**Consigne:** Mettez à jour le texte ci-dessous : recopiez-en le passage allant de « Son récit s’ouvre » jusqu'à « coup de gueule. » inclus, en remplaçant « imbécile » par « idiot ».

**Texte présenté:**
Une circulaire doit permettre de sanctionner plus sévèrement les agresseurs de nos maires. Entretien avec Pierre-Emmanuel Bégny, auteur de Chers administrés, si vous saviez…
Pierre-Emmanuel Bégny a été maire de Sâacy-sur-Marne, petite commune de moins de 2 000 âmes située à 75 km de Paris, dans cette France périphérique traversée par des problématiques à la fois rurales et urbaines. Jeune élu en 2014, il a exercé son mandat du mieux qu’il pouvait. Il ne s’est pas représenté en 2020. Dans son livre Chers administrés, si vous saviez…, paru en janvier dernier, il expliquait les raisons de son engagement mais aussi celles qui lui ont fait raccrocher l’écharpe tricolore.
D’après les chiffres de l’AMF, 233 maires ont été agressés de janvier à juillet. Faites le compte, on est à plus d’une agression par jour !
Son récit s’ouvre sur une apostrophe blessante à son égard. Une de ses administrées l’insulte en pleine rue, alors qu’il doit faire face à une terrible inondation et qu’une coulée de boue menace de se déverser dans tout le village : « Tiens, regardez-moi cet imbécile ! Il ferait mieux de nous aider à éponger au lieu de se pavaner dans la rue. »
L’insulte exprime un mépris, mais aussi la colère d’une habitante qui écope sa maison inondée et rejette la faute sur le seul responsable à portée d’engueulade : le maire. Pour Bégny, cette insulte, c’est la goutte de trop… qui lui fait prendre conscience qu’il ne briguera pas un autre mandat. À l’heure où les agressions de maires – parfois d’une rare violence – ont émaillé l’actualité, Causeur a souhaité savoir ce que pense cet ancien élu local. À son tour, il pousse un coup de gueule.

**Informations extraites:**
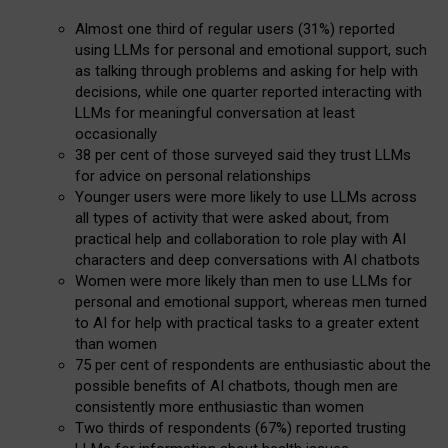
Almost one third of regular users (31%) reported
using LLMs for personal and emotional support, such
as talking through problems and asking for help with
decisions, while one quarter reported interacting with
LLMs for meaningful conversation at least
occasionally
38 per cent of those surveyed said they trust LLMs
for advice on personal relationships
Younger users were more likely to use LLMs across
all types of activity that were asked about, from
practical help and collaboration to role play with AI
characters and deep conversations with AI chatbots
Women were more likely than men to use LLMs for
personal and emotional support, whereas men turned
to AI for help with practical tasks to a greater extent
than women
75 per cent of respondents are enthusiastic about the
possible benefits of AI chatbots, though men are
consistently more enthusiastic than women
Two thirds of respondents (67%) reported trusting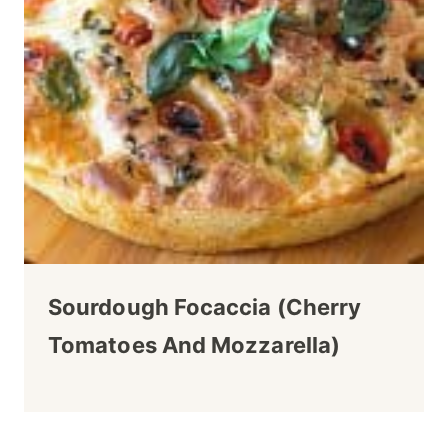
Sourdough Focaccia (Cherry
Tomatoes And Mozzarella)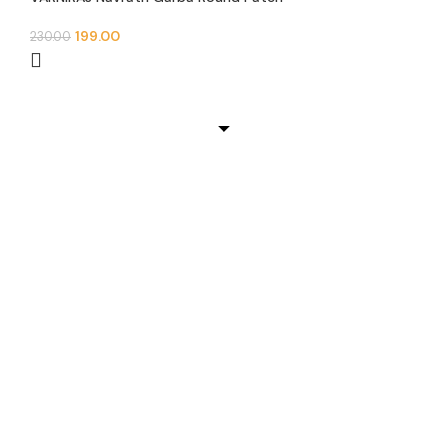
199.00
230.00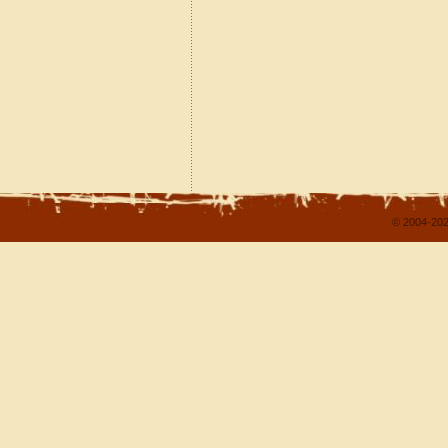
© 2004-202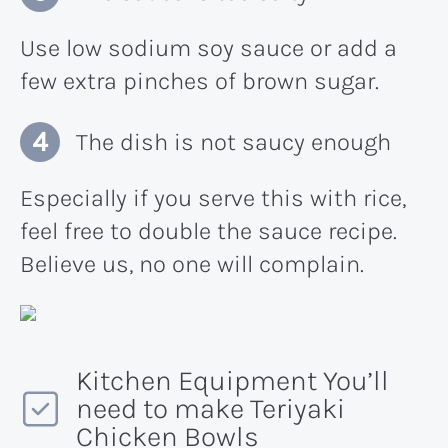
Use low sodium soy sauce or add a
few extra pinches of brown sugar.
The dish is not saucy enough
Especially if you serve this with rice,
feel free to double the sauce recipe.
Believe us, no one will complain.
Kitchen Equipment You’ll
need to make Teriyaki
Chicken Bowls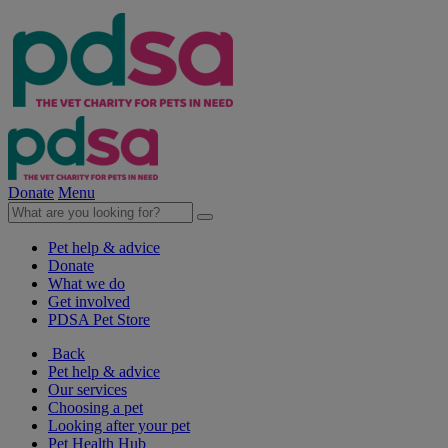
Donate
Menu
Pet help & advice
Donate
What we do
Get involved
PDSA Pet Store
Back
Pet help & advice
Our services
Choosing a pet
Looking after your pet
Pet Health Hub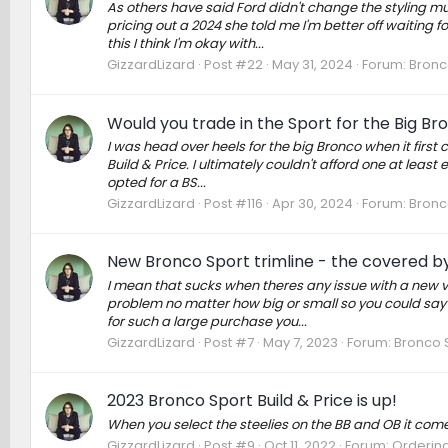
As others have said Ford didn't change the styling m
pricing out a 2024 she told me I'm better off waiting fo
this I think I'm okay with...
GizzardLizard
Post #22
May 31, 2024
Forum:
Bronc
Would you trade in the Sport for the Big B
I was head over heels for the big Bronco when it first 
Build & Price. I ultimately couldn't afford one at leas
opted for a BS...
GizzardLizard
Post #116
Apr 30, 2024
Forum:
Bronc
New Bronco Sport trimline - the covered b
I mean that sucks when theres any issue with a new ve
problem no matter how big or small so you could say 
for such a large purchase you...
GizzardLizard
Post #7
May 7, 2023
Forum:
Bronco 
2023 Bronco Sport Build & Price is up!
When you select the steelies on the BB and OB it comes
GizzardLizard
Post #9
Oct 11, 2022
Forum:
Ordering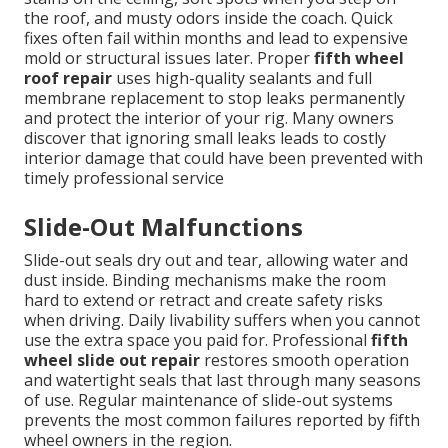
the roof, and musty odors inside the coach. Quick
fixes often fail within months and lead to expensive
mold or structural issues later. Proper
fifth wheel
roof repair
uses high-quality sealants and full
membrane replacement to stop leaks permanently
and protect the interior of your rig. Many owners
discover that ignoring small leaks leads to costly
interior damage that could have been prevented with
timely professional service
Slide-Out Malfunctions
Slide-out seals dry out and tear, allowing water and
dust inside. Binding mechanisms make the room
hard to extend or retract and create safety risks
when driving. Daily livability suffers when you cannot
use the extra space you paid for. Professional
fifth
wheel slide out repair
restores smooth operation
and watertight seals that last through many seasons
of use. Regular maintenance of slide-out systems
prevents the most common failures reported by fifth
wheel owners in the region.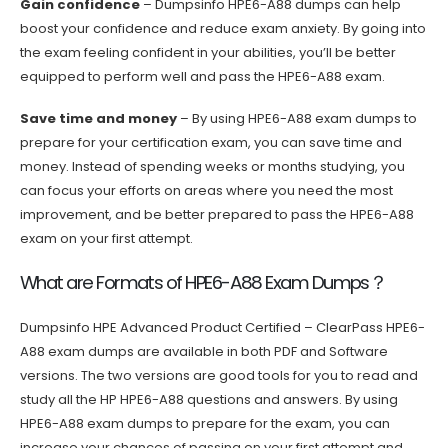
Gain confidence
– Dumpsinfo HPE6-A88 dumps can help
boost your confidence and reduce exam anxiety. By going into
the exam feeling confident in your abilities, you’ll be better
equipped to perform well and pass the HPE6-A88 exam.
Save time and money
– By using HPE6-A88 exam dumps to
prepare for your certification exam, you can save time and
money. Instead of spending weeks or months studying, you
can focus your efforts on areas where you need the most
improvement, and be better prepared to pass the HPE6-A88
exam on your first attempt.
What are Formats of HPE6-A88 Exam Dumps？
Dumpsinfo HPE Advanced Product Certified – ClearPass HPE6-
A88 exam dumps are available in both PDF and Software
versions. The two versions are good tools for you to read and
study all the HP HPE6-A88 questions and answers. By using
HPE6-A88 exam dumps to prepare for the exam, you can
increase your chances of passing on your first attempt and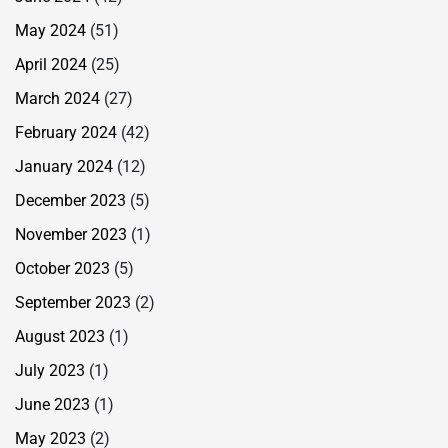
May 2024
(51)
April 2024
(25)
March 2024
(27)
February 2024
(42)
January 2024
(12)
December 2023
(5)
November 2023
(1)
October 2023
(5)
September 2023
(2)
August 2023
(1)
July 2023
(1)
June 2023
(1)
May 2023
(2)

**Solution rédigée:**
Son récit s’ouvre sur une apostrophe blessante à son égard. Une de ses administrées l’insulte en pleine rue, alors qu’il doit faire face à une terrible inondation et qu’une coulée de boue menace de se déverser dans tout le village : « Tiens, regardez-moi cet idiot ! Il ferait mieux de nous aider à éponger au lieu de se pavaner dans la rue. »
L’insulte exprime un mépris, mais aussi la colère d’une habitante qui écope sa maison inondée et rejette la faute sur le seul responsable à portée d’engueulade : le maire. Pour Bégny, cette insulte, c’est la goutte de trop… qui lui fait prendre conscience qu’il ne briguera pas un autre mandat. À l’heure où les agressions de maires – parfois d’une rare violence – ont émaillé l’actualité, Causeur a souhaité savoir ce que pense cet ancien élu local. À son tour, il pousse un coup de gueule.